SUPPLIED PASSAGE:
###
I am trying something new today; just writing my thoughts down without an agenda other than to share what is on my heart today. It is strange to write a stream of consciousness and not really have a plan in place. I guess getting all my thoughts out and down on paper is healthy, so I will jump right in. I have been struggling lately with this heavy feeling that I have failed (miserably) as a mother. I don’t have a great relationship with my own mother, and I desperately want my children to feel loved and wanted. I often reflect on the many mistakes that I made over the years. I tried to give them a stable home and lived with my mother after my father committed suicide. I didn’t take them to church as often as I should have, and I did not live a very Christian life during those years. Now that I have become Catholic and understand what life could have been had I chosen this path earlier, I have deep regrets. Nothing that I did really mattered, except that I tried to make my children feel loved.
I am reading this new book that I got off of Amazon (arrived yesterday, so I am not very far into it yet) called “Pocket Guide to the Sacrament of Reconciliation.” This little book is already having a profound effect on me. I need to confess my sins but have never really understood how to do this well (I have only been a Catholic since 2020). I understand that I can confess things like not being kind to the people I live with, being angry and judgmental, and being a bad mother to my children. My goal now is to confess these sins, and many others and to begin again. To try to be a better mother going forward. I can’t change the past but I can change the now, and how I am in the future. To be a better version of myself for those I love and create happy memories for myself and others.
###
ENTRIES:
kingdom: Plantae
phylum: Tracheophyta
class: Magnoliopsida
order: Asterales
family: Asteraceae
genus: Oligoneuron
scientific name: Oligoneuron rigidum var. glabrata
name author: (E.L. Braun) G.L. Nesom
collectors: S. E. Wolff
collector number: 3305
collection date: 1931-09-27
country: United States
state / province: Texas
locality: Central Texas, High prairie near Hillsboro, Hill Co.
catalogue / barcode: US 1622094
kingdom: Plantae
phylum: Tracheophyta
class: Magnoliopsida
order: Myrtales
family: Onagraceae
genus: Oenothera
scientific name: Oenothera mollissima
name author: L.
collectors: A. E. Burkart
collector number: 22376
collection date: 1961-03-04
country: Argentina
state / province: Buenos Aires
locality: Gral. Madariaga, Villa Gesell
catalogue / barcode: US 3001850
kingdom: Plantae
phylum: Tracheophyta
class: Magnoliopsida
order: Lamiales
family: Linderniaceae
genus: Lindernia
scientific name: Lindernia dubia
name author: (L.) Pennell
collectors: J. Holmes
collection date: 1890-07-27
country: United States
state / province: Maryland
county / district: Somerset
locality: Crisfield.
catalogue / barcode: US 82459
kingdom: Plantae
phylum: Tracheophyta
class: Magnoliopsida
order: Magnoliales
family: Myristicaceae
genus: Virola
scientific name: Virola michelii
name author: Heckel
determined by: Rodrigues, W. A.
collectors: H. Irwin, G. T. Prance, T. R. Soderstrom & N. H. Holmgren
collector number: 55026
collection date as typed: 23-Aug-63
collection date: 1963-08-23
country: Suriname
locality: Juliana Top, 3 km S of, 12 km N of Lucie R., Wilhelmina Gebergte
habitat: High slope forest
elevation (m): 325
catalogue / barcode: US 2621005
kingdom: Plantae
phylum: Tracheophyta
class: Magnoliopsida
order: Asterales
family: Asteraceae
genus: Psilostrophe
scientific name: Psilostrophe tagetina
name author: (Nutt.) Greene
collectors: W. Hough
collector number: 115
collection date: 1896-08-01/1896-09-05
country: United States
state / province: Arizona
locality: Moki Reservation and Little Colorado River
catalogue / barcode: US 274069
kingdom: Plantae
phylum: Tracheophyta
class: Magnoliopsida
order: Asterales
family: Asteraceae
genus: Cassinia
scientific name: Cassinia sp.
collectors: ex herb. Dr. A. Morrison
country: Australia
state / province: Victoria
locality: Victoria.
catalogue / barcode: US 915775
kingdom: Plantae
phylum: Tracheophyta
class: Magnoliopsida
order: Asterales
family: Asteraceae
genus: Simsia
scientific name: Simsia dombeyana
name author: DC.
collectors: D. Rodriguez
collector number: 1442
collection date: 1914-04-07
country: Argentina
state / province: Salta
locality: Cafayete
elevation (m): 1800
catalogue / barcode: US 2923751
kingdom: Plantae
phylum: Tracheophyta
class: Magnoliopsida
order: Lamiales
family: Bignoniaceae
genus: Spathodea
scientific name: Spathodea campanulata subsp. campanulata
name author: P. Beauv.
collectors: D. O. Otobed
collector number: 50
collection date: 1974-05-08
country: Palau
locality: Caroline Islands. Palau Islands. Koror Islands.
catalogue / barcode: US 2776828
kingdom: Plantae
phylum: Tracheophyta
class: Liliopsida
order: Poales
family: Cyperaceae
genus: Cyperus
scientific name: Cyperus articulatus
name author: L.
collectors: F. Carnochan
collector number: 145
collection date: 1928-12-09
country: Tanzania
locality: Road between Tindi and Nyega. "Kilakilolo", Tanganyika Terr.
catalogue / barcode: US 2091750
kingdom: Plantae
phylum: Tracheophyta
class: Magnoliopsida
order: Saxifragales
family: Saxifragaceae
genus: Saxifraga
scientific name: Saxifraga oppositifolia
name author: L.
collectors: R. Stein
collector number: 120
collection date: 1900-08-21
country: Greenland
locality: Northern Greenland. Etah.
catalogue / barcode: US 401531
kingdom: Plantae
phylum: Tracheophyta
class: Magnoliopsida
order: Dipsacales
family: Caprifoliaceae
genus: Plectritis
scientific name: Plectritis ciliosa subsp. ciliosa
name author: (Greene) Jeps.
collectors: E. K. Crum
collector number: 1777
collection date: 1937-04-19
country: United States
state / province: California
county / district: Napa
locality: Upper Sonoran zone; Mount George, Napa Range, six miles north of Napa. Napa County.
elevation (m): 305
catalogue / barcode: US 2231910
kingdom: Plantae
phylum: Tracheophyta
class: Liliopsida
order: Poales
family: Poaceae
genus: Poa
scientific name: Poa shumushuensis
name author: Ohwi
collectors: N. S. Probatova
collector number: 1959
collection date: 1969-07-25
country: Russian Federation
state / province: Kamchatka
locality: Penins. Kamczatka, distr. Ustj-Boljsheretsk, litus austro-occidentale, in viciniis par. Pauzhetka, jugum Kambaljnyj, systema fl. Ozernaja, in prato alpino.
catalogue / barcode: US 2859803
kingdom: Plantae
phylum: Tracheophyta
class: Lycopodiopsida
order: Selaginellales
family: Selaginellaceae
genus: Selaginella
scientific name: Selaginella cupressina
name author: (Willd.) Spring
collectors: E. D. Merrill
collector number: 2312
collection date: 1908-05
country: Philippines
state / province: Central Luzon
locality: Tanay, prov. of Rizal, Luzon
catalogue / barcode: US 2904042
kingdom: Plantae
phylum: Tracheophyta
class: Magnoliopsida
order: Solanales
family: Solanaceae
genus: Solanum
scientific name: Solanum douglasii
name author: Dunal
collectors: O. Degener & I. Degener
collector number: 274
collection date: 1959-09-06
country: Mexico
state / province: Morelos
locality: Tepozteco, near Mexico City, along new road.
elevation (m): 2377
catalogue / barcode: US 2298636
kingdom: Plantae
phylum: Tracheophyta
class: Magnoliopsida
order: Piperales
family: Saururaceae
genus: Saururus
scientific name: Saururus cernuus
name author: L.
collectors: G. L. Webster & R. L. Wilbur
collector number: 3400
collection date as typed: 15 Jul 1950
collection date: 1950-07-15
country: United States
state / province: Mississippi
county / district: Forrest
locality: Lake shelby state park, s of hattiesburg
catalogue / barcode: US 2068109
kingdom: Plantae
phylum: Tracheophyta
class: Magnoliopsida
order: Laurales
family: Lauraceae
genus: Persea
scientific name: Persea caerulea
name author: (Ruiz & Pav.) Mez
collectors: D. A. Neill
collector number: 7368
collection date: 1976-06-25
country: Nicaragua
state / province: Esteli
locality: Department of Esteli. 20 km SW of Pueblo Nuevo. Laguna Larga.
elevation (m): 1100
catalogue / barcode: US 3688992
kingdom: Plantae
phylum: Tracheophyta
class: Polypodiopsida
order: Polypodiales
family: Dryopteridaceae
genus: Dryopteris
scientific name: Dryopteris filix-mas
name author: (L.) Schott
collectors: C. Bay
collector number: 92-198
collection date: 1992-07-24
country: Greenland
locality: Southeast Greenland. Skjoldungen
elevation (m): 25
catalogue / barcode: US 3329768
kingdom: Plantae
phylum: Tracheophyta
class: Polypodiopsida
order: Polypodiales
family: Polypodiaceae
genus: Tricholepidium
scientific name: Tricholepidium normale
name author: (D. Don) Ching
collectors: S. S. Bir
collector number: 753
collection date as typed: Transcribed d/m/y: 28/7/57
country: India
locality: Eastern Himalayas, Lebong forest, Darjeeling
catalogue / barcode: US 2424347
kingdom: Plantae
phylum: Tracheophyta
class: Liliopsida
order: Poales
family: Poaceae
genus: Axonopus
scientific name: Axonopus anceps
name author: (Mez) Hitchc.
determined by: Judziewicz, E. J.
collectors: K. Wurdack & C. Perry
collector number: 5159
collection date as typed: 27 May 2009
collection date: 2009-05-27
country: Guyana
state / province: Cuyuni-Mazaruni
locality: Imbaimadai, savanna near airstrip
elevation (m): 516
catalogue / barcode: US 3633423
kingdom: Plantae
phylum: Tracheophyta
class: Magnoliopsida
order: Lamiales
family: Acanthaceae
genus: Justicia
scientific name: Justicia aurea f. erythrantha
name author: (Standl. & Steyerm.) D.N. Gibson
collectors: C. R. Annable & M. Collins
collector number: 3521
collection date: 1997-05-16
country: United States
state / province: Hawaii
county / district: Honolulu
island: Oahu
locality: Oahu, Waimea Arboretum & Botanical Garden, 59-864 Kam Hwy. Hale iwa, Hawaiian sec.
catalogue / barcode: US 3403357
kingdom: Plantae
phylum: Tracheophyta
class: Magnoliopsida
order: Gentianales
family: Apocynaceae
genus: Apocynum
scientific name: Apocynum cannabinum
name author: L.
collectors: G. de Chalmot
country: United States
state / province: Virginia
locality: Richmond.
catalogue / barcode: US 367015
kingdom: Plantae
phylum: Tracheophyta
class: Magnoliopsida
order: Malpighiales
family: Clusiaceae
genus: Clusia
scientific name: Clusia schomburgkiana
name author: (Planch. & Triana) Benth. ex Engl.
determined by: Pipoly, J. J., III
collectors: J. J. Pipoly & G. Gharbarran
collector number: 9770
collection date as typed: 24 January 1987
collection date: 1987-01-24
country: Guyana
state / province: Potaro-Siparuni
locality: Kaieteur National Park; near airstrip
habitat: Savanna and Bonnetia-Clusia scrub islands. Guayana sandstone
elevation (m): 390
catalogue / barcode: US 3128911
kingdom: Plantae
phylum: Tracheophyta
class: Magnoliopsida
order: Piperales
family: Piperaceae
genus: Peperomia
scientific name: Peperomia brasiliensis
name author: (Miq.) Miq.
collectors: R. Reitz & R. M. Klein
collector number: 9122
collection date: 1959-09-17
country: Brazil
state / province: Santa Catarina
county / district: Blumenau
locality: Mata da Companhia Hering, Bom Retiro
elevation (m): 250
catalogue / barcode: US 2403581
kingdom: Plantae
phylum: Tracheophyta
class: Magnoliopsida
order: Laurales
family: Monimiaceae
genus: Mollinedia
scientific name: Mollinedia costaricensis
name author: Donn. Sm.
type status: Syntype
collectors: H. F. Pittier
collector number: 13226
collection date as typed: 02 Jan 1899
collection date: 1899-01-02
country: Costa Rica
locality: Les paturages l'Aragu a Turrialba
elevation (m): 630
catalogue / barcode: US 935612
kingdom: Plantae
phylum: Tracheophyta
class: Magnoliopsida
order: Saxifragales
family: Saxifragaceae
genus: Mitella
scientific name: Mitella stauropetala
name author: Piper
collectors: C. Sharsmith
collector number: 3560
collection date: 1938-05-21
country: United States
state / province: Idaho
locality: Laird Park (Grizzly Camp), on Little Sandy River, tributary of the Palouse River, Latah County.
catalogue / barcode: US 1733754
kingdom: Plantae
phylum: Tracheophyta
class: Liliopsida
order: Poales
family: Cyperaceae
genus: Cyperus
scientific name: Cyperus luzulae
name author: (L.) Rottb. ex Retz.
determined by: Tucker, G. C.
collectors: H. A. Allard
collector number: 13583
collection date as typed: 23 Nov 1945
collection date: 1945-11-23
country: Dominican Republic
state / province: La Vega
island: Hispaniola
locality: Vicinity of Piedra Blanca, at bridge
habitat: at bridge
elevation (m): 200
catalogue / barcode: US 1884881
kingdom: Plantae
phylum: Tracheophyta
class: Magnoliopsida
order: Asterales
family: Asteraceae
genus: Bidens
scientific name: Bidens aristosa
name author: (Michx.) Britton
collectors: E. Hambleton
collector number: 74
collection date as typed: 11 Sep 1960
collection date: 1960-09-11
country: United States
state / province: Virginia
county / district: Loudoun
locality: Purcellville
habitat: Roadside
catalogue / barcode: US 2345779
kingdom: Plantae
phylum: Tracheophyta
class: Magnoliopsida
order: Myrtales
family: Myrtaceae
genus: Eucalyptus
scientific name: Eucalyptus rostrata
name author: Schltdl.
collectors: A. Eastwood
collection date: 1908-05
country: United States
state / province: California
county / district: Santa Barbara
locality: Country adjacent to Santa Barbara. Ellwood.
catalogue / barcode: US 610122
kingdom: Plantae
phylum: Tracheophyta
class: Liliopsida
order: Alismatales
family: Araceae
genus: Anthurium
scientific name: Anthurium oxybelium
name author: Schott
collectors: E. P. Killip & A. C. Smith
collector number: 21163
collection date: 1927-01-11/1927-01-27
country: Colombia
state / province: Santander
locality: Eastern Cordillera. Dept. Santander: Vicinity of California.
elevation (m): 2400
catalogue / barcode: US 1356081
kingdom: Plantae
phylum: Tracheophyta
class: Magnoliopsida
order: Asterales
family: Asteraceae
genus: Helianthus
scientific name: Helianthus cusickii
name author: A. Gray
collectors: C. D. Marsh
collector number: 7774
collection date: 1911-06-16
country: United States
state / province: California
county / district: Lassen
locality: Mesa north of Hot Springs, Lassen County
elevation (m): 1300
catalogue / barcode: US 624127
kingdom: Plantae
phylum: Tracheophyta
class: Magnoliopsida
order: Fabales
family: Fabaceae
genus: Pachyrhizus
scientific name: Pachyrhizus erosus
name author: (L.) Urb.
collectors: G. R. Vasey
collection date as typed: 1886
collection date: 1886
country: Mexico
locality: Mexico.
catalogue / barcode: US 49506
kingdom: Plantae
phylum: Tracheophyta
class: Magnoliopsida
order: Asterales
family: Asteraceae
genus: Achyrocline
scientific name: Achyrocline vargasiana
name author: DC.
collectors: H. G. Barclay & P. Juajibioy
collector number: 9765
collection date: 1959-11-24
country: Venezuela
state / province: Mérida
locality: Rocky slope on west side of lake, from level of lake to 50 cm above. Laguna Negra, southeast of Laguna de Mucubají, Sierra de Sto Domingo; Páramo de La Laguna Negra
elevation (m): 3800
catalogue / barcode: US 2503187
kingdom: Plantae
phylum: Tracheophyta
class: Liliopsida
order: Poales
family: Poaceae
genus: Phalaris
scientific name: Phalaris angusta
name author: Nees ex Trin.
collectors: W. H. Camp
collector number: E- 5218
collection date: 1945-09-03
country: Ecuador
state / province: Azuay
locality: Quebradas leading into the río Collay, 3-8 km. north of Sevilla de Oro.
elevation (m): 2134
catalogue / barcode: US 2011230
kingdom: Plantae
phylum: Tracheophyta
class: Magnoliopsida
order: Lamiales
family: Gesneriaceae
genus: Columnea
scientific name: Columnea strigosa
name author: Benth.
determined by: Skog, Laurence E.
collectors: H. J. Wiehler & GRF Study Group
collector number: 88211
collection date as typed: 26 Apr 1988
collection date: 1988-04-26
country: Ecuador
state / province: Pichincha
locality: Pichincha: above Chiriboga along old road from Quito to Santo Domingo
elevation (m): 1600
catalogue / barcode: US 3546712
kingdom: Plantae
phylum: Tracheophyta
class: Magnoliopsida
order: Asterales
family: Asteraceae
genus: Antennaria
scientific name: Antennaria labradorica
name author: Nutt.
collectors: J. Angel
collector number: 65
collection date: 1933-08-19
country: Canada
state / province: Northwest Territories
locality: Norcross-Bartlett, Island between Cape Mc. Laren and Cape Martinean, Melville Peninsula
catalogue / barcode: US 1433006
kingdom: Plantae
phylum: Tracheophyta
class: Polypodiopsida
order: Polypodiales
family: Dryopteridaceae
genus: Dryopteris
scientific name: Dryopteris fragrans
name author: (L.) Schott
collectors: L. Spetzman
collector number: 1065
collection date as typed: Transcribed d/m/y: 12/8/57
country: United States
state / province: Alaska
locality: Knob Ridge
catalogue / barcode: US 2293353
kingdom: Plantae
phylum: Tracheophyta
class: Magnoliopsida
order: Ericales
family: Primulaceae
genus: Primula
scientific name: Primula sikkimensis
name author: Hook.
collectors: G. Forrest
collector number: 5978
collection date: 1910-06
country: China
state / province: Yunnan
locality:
###
WHAT IS ASKED:
1 – Answer these questions from the reflection:
(a) What new thing does the writer say they are trying today?
(b) What is the title of the book the writer is reading?
(c) Since what year has the writer been Catholic?
2 – Reproduce the part of the reflection that opens with the words containing "I am reading" and closes with "myself and others.", substituting "joyful" for "happy".

THE ANSWERS:
1 –
(a) Writing their thoughts down without an agenda other than to share what is on their heart.
(b) "Pocket Guide to the Sacrament of Reconciliation."
(c) 2020.

2 –
I am reading this new book that I got off of Amazon (arrived yesterday, so I am not very far into it yet) called “Pocket Guide to the Sacrament of Reconciliation.” This little book is already having a profound effect on me. I need to confess my sins but have never really understood how to do this well (I have only been a Catholic since 2020). I understand that I can confess things like not being kind to the people I live with, being angry and judgmental, and being a bad mother to my children. My goal now is to confess these sins, and many others and to begin again. To try to be a better mother going forward. I can’t change the past but I can change the now, and how I am in the future. To be a better version of myself for those I love and create joyful memories for myself and others.